Document passage:
══════════════════════════════
Figure 1. Mouse Shank3 gene (Gene ID: 58234) has 22 exons and six known promotors.

(II) Over half of the individuals with Phelan-McDermid syndrome (PMS) exhibit abnormalities in the SHANK3 gene. Additionally, mutations in the SHANK3 gene have been identified in approximately 1-2% of patients with autism spectrum disorder (ASD). Notably, individuals with mutations in the SHANK3 gene display a wide range of symptoms. However, the mechanism underlying this diversity is unclear.

(III) The striatum is a region of the brain that is responsible for the control of reward and movement.  It contains two main types of neurons: direct spiny projection neurons (dSPNs) and indirect spiny projection neurons (iSPNs). Striatal dysfunction is commonly seen in PMS and ASD patients. However, the specific pathological contributions of dSPNs and iSPNs are still largely unknown.

Methods

(I) Cell-type-specific proximity biotin-labeling (Figure 2): We expressed a biotin ligase, BirA*, in the  iSPN (in Adora2-Cre mice) and dSPN (in Drd1-Cre mice) postsynaptic membranes. This method enables us to selectively chemically tag the postsynaptic proteome of iSPN and dSPN respectively.

Figure 2. Cell-type-specific proximity biotin-labeling.

(II) Tandem mass tag (TMT)-based mass spectrometry (MS): We conducted a quantitative analysis of iSPNs and dSPNs postsynaptic proteomes in both wild-type (WT) and a model of ASD, Shank3B knockout (Shank3B-/-) mice.

(III) Optogenetic technique: We utilized a channelrhodopsin-based optogenetic approach to investigate corticostriatal synaptic transmission in iSPNs and dSPNs separately.
══════════════════════════════
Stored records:
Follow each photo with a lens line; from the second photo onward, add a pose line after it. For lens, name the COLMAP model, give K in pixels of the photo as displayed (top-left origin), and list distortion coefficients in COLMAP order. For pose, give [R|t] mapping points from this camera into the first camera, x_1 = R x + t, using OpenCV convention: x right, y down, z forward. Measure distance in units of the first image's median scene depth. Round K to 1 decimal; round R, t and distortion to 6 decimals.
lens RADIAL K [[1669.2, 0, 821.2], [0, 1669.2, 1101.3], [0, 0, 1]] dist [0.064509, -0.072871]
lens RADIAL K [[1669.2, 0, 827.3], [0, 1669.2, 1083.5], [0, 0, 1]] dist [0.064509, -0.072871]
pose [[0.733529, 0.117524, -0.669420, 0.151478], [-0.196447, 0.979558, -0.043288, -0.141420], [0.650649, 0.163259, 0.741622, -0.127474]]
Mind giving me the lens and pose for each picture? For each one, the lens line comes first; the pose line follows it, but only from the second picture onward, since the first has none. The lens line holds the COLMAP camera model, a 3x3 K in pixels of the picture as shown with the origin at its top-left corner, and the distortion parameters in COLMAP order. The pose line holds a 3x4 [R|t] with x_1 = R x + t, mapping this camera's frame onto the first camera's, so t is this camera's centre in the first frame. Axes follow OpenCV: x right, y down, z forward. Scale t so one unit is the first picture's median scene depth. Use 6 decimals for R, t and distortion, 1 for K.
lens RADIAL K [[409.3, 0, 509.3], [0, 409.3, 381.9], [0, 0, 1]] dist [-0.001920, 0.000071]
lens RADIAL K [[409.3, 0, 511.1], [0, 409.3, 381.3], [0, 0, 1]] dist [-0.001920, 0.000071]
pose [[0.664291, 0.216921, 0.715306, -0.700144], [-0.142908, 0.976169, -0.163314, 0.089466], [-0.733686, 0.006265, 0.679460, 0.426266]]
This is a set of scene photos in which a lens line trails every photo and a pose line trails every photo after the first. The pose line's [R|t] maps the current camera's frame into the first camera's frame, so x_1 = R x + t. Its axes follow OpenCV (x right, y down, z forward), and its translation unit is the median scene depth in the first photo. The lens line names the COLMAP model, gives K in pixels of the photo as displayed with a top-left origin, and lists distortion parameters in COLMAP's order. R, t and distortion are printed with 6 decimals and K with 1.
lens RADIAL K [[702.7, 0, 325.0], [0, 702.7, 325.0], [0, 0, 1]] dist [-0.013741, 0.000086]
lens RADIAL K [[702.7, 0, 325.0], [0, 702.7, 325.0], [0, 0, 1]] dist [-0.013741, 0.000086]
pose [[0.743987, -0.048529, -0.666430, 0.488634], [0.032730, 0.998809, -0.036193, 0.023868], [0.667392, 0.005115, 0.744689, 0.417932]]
══════════════════════════════
Work request A:
Answer these questions from the Shank3 passage:
(i) How many exons does the mouse Shank3 gene have?
(ii) In roughly what share of patients with autism spectrum disorder have SHANK3 mutations been identified?
(iii) In which mice was BirA* expressed in the iSPN postsynaptic membranes?
Work request B: Write out the part of the Shank3 passage that starts with "(II) Tandem mass" and goes on through "knockout (Shank3B-/-) mice.".
The records are material separate from the Shank3 passage.

Problem solution A:
(i) 22 exons
(ii) Approximately 1-2%
(iii) Adora2-Cre mice

Problem solution B:
(II) Tandem mass tag (TMT)-based mass spectrometry (MS): We conducted a quantitative analysis of iSPNs and dSPNs postsynaptic proteomes in both wild-type (WT) and a model of ASD, Shank3B knockout (Shank3B-/-) mice.